TEXT UNDER STUDY:
Please make sure you have downloaded the Oil Change dataset. See the main README for download instructions.
Please install the pypcd
package. Pull request #9 needs to be patched in to enable Python 3 compatibility.
The full installation commands are as follows:
git clone https://github.com/dimatura/pypcd.git
cd pypcd
git fetch origin pull/9/head:python3-fix
git checkout python3-fix
python setup.py install
This training code uses .pcd files to represent object point clouds, which are used in the proposed point cloud loss function. If you would like to generate your own .pcd files, you will need to follow the tutorial here to compile PCL from source. The specific tools of interest are pcl_converter
and pcl_mesh2pcd
. Alternatively, you can simply download our .pcd files for the objects we used:
./download_pcds.sh
Use the following command to download our synthetic image dataset:
./download_data.sh
Note that while our pretrained models were trained on 3.2 million images, we only provide the first 320k images in the dataset, as we found that having additional training images does not further improve model performance. Alternatively, if you would like to generate your own dataset, you can reference the dataset
directory for further instructions.
You can download our pretrained pose interpreter networks using the following command:
./download_pretrained.sh
Once they are downloaded, the eval.ipynb and visualize.ipynb notebooks are already configured to evaluate and visualize the pretrained models on the synthetic image dataset. Additionally, the demo.ipynb notebook shows how to visualize the pretrained models on images that are randomly generated on the fly.
The training script setup is very similar to that of the segmentation training script. See the segmentation README for more details.

DATA PROVIDED:
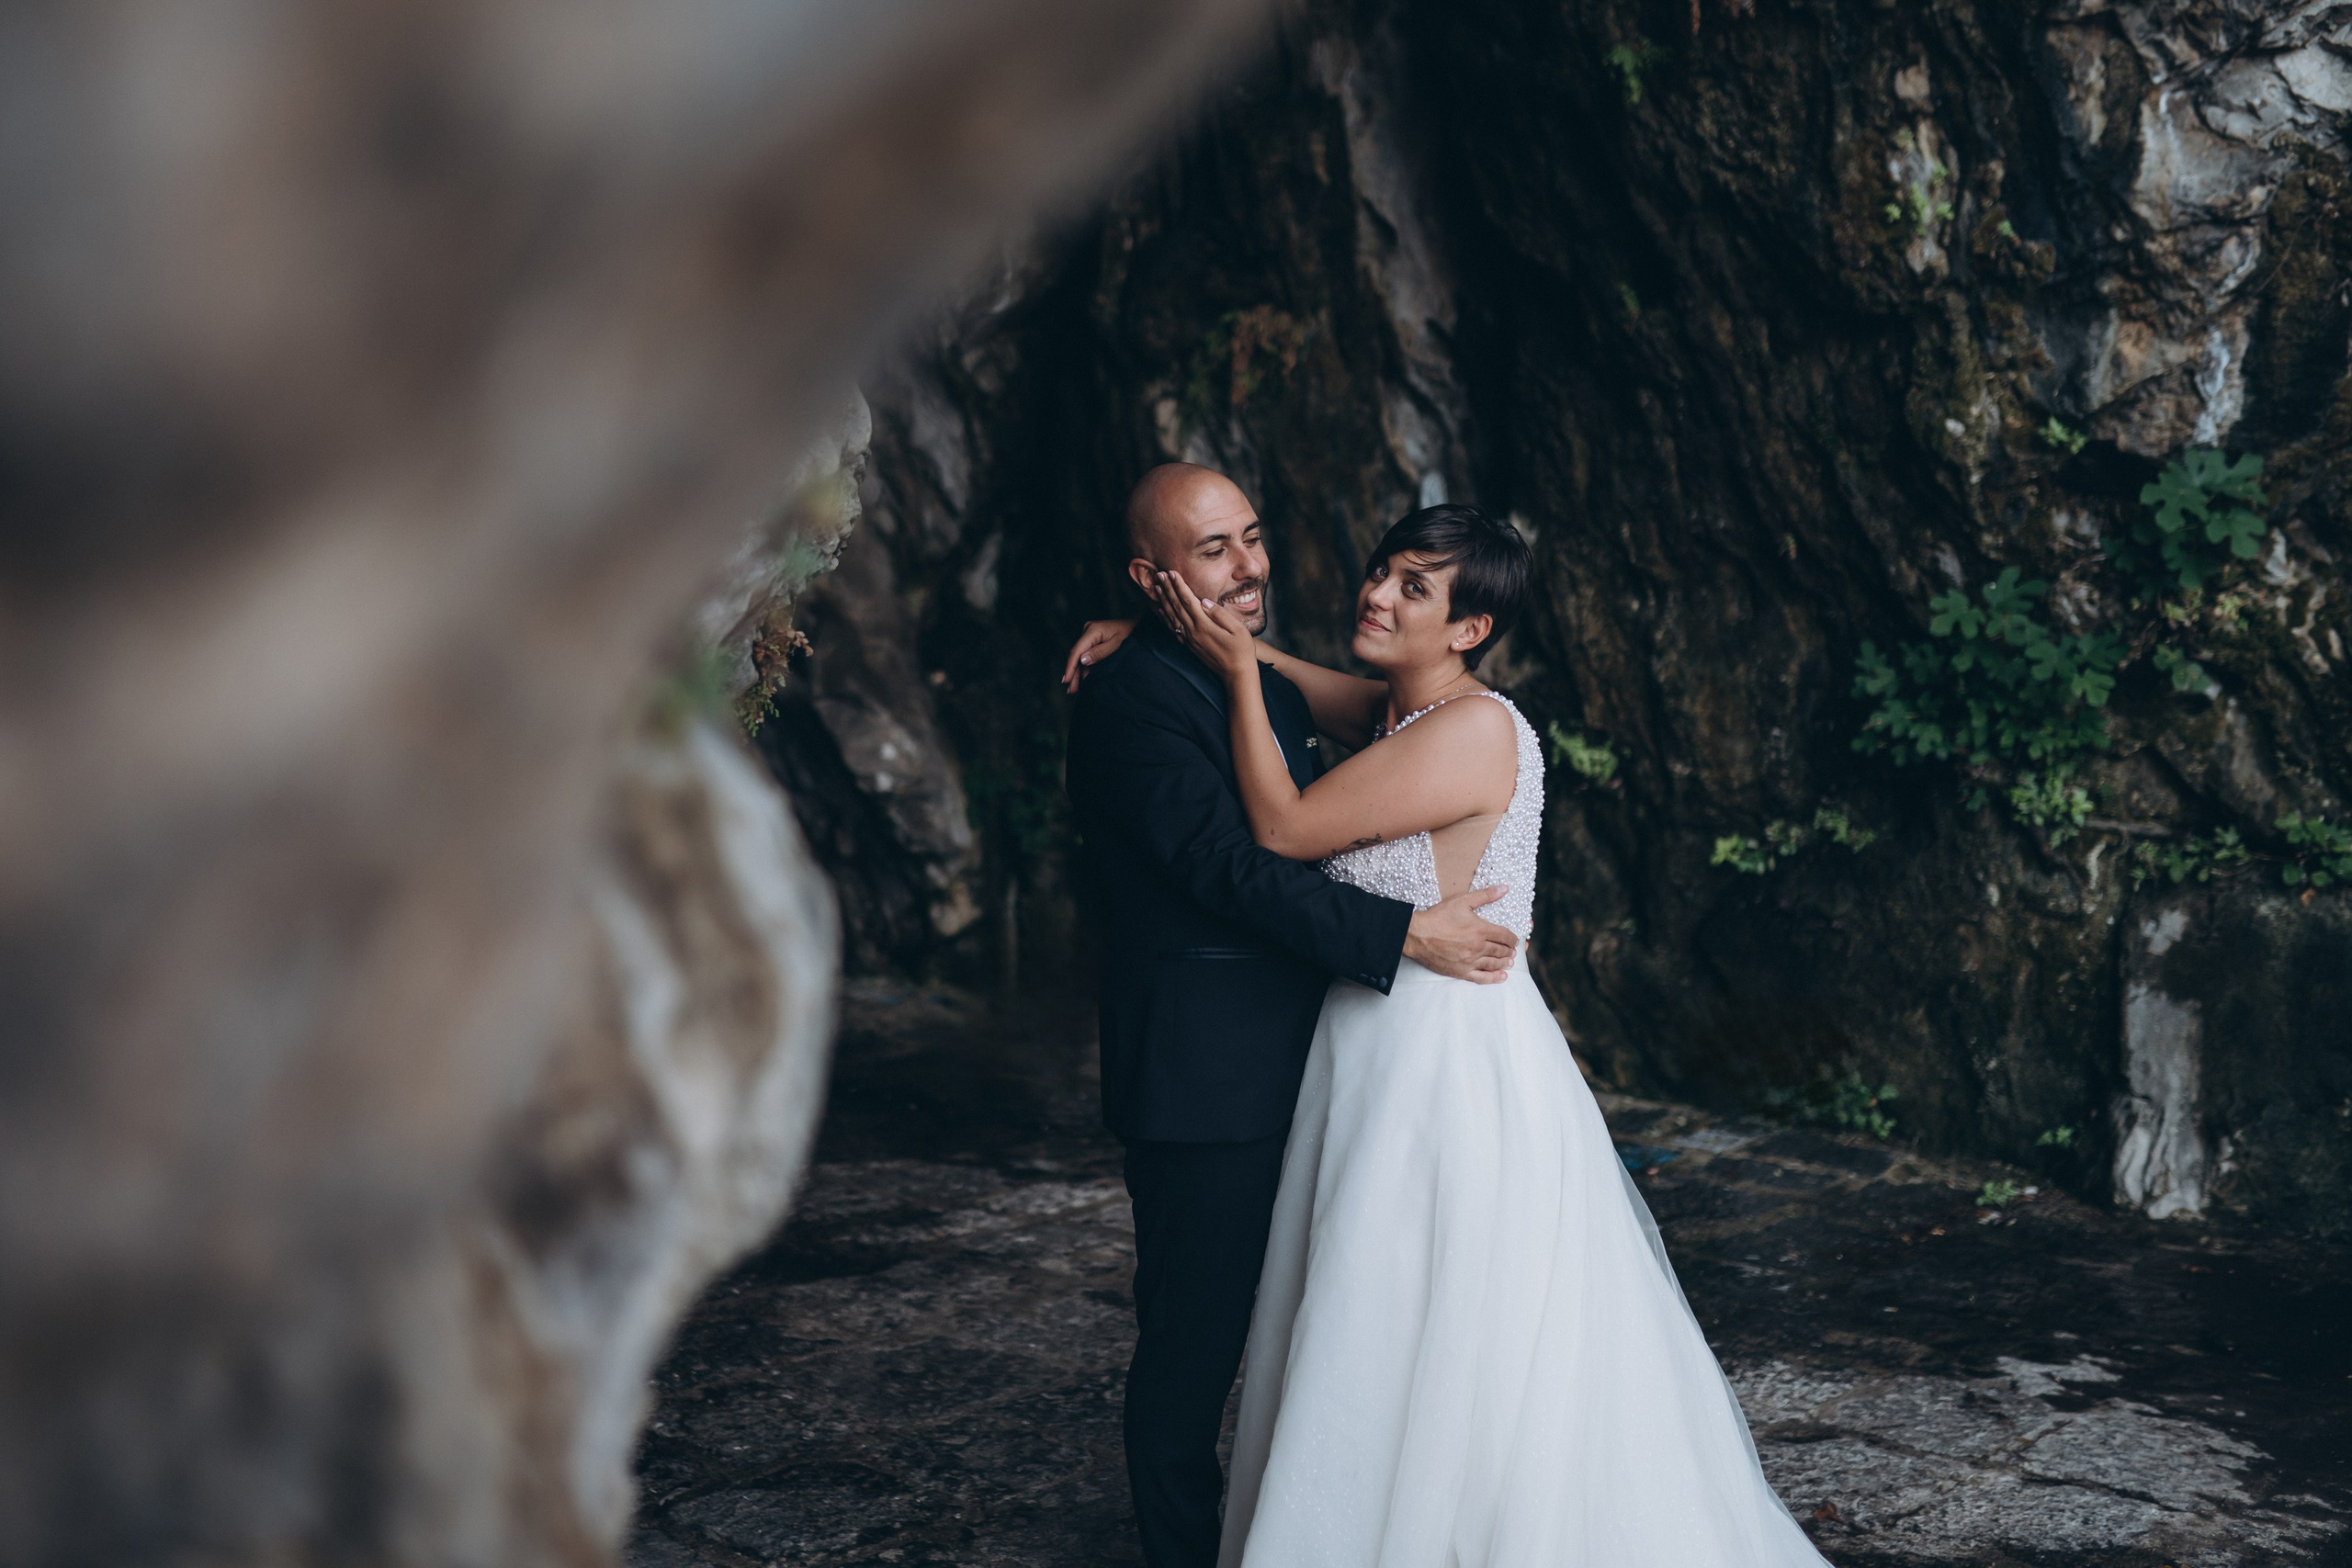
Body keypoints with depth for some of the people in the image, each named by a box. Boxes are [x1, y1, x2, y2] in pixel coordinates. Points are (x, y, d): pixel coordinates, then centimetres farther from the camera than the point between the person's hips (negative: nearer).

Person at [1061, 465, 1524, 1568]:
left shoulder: (1275, 690, 14)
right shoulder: (1130, 696, -16)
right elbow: (1227, 867, -23)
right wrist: (1406, 935, -23)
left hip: (1291, 1074, 9)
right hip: (1201, 1084, -9)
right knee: (1195, 1336, 3)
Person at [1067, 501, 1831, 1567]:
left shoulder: (1475, 729, -19)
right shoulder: (1397, 711, 6)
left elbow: (1285, 830, -18)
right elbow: (1296, 682, 23)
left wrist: (1238, 673, -12)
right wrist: (1167, 626, 8)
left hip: (1455, 1069, -9)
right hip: (1383, 1059, 9)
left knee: (1453, 1358, 3)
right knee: (1385, 1353, 20)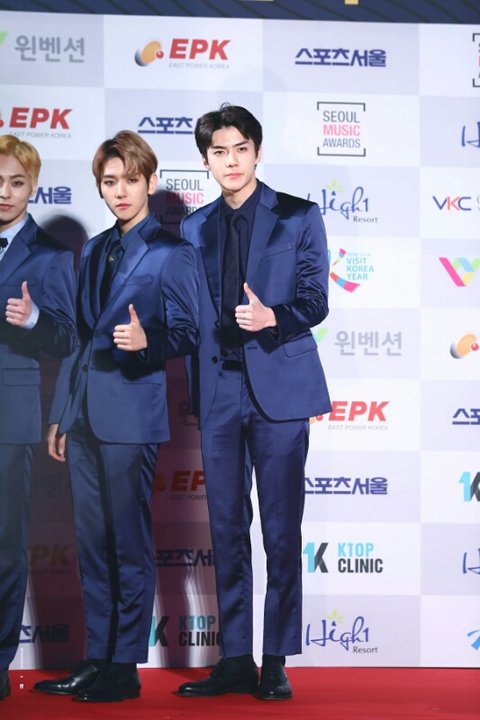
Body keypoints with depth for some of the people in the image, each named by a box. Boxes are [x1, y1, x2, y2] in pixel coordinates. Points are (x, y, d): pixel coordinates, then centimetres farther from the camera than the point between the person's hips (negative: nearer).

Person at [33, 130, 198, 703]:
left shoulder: (171, 252, -3)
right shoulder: (93, 252, 18)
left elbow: (185, 332, -7)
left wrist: (147, 341, -28)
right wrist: (60, 414, 17)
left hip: (131, 416, -7)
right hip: (85, 416, 7)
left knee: (130, 546, -1)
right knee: (92, 543, 10)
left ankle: (125, 667, 6)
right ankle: (95, 660, 18)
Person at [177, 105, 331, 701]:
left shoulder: (299, 217, 3)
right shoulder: (195, 228, 14)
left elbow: (315, 301, -2)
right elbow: (194, 316, 14)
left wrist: (273, 316, -22)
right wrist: (195, 388, 9)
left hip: (278, 388, -3)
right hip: (219, 393, 4)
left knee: (281, 531, -2)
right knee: (226, 529, 6)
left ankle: (276, 663, 6)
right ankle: (234, 661, 13)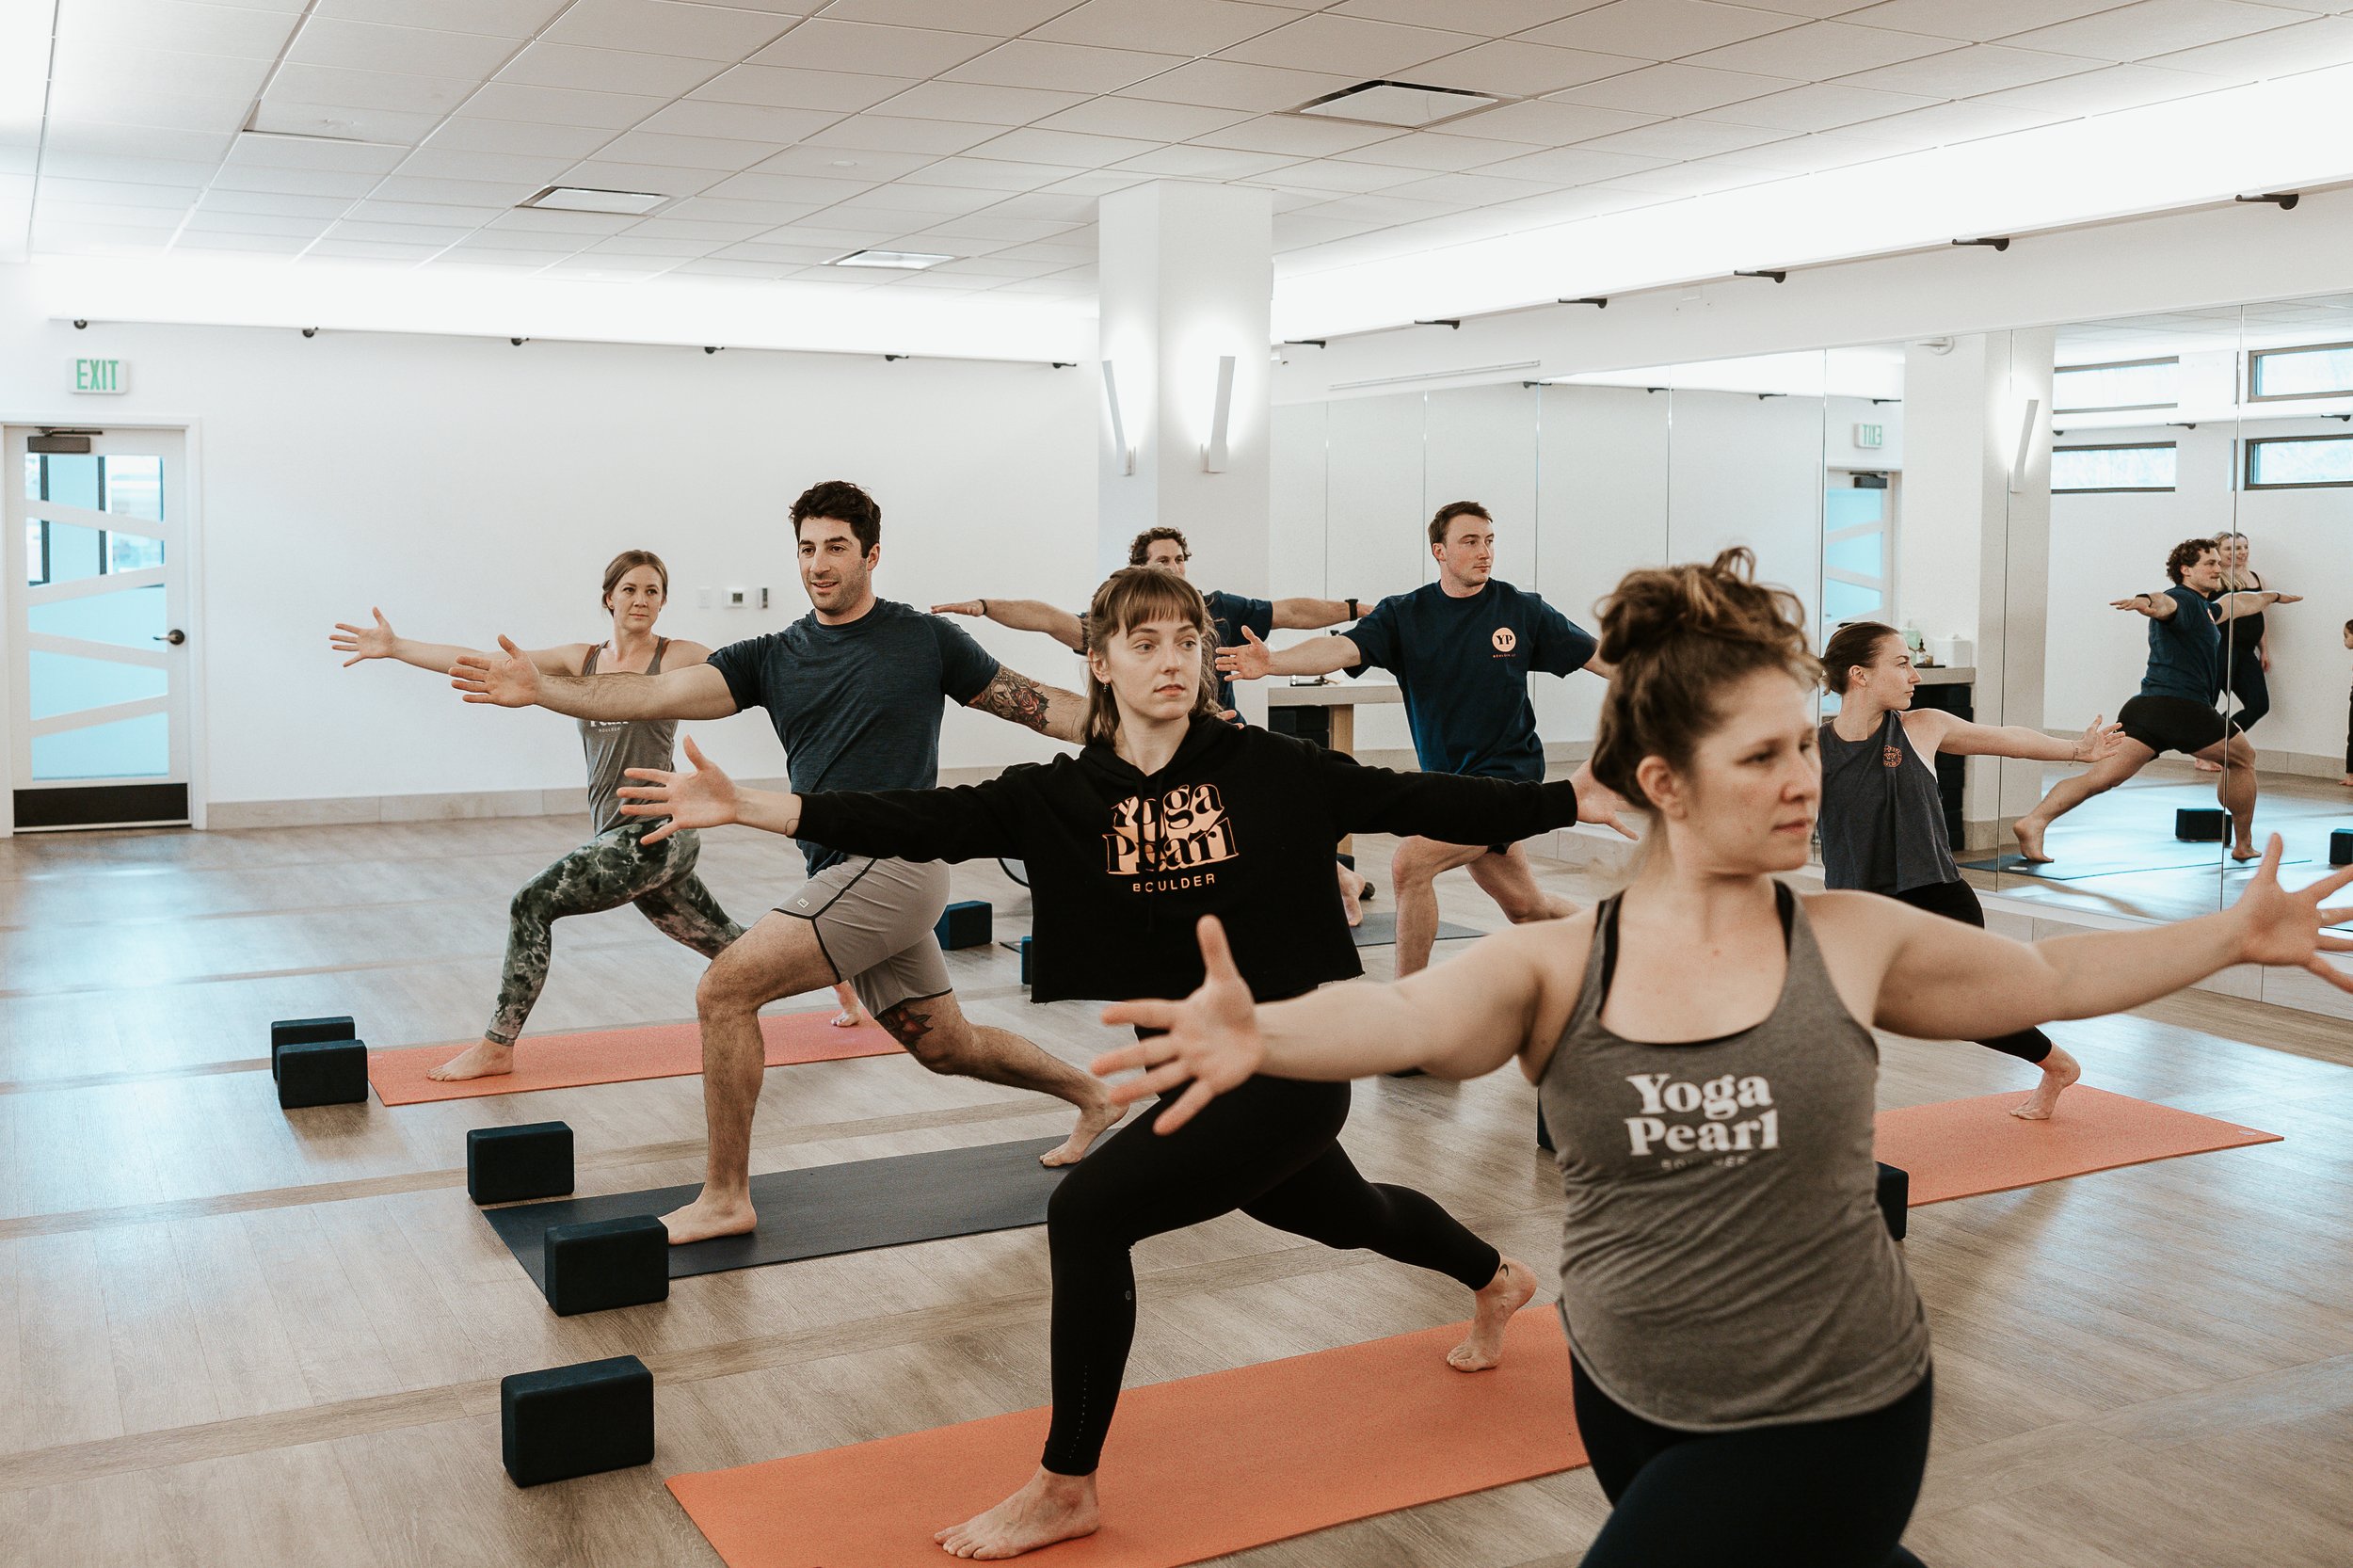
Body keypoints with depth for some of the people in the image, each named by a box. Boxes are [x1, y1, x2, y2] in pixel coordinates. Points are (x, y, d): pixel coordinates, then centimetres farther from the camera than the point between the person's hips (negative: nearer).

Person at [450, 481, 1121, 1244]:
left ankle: (726, 1197, -2)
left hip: (895, 862, -7)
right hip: (842, 878, 7)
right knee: (945, 1045, 18)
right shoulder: (771, 658, 10)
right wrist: (541, 689, -16)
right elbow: (662, 692, -3)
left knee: (725, 988, -14)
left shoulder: (925, 640, -2)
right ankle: (1092, 1096, 42)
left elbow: (1034, 703, 4)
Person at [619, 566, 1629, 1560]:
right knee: (1342, 1214, 31)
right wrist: (744, 807, -24)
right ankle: (1495, 1281, 64)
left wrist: (1583, 798, -10)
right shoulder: (1060, 798, -5)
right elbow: (920, 822, -14)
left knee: (1088, 1212, -19)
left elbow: (1418, 800, -8)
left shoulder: (1268, 769, -13)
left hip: (1290, 1061, -6)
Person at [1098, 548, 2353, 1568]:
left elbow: (2047, 977, 6)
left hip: (1828, 1417, -2)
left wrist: (2236, 933, 2)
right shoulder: (1556, 966, -12)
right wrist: (1263, 1035, -48)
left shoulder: (1852, 941, -9)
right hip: (1626, 1403, 2)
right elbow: (1409, 1016, -30)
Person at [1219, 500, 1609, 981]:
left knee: (1410, 865, -20)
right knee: (1524, 907, 15)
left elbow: (1597, 657, 5)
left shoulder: (1522, 610, -4)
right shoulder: (1402, 615, -1)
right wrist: (1272, 662, -35)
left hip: (1507, 773, -4)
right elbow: (1343, 648, -17)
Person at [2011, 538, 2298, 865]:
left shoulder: (2205, 609, 28)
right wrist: (2147, 602, -51)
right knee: (2243, 759, 18)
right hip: (2182, 708, -8)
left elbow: (2238, 603, 49)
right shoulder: (2183, 600, -2)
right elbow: (2165, 605, -27)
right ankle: (2243, 846, 27)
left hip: (2142, 708, 8)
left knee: (2101, 777, -9)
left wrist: (2273, 596, 67)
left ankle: (2034, 821, -29)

PROBLEMS AND TASKS:
(a) Please judge each statement against the pose interpreter README, answering yes or no and quoting its deciding words: (i) The downloadable synthetic image dataset includes all 3.2 million images the pretrained models were trained on. (ii) Pull request #9 of pypcd must be patched in to make it work with Python 3. (iii) The demo.ipynb notebook visualizes the pretrained models on images generated randomly on the fly.
(b) Pick up the pose interpreter README after its final sentence and write the next short passage.

RESULTS FOR THE EXERCISE:
(a)
(i) No: "we only provide the first 320k images in the dataset"
(ii) Yes: "Pull request #9 needs to be patched in to enable Python 3 compatibility"
(iii) Yes: "the demo.ipynb notebook shows how to visualize the pretrained models on images that are randomly generated on the fly"

(b)
To start a new training job:
python train.py config/floating_kinect1_mask.yml
To resume a training job:
python train.py logs/log_dir/config.yml
To monitor training, start TensorBoard and point it at the root log directory:
tensorboard --logdir logs/
You can then view the TensorBoard interface in your browser at localhost:6006
.
Please see the eval.ipynb notebook for code to evaluate a trained model.
Please see the visualize.ipynb notebook to load a trained model and visualize model outputs on the val set of the synthetic image dataset. Alternatively, you can look at the demo.ipynb notebook to visualize model outputs on synthetic test images that are randomly generated on the fly.
An epoch
in the pose interpreter network training code doesn't actually refer to an epoch through the synthetic dataset. Instead, it refers to a batch of 32k training images (1000 iterations with batch size 32). Our pretrained models were trained on 3.2 million images, divided into 100 subsets of 32k images each, so a single epoch through the 3.2 million training images is actually 100 epoch
s in the code. However, we only provide 320k training images for download, which we found was sufficient to attain comparable performance to using the full 3.2 million. Conveniently, even though more actual epochs are required since the dataset is smaller, the number of iterations required is the same, so you will not need to change the epoch
s required in the code.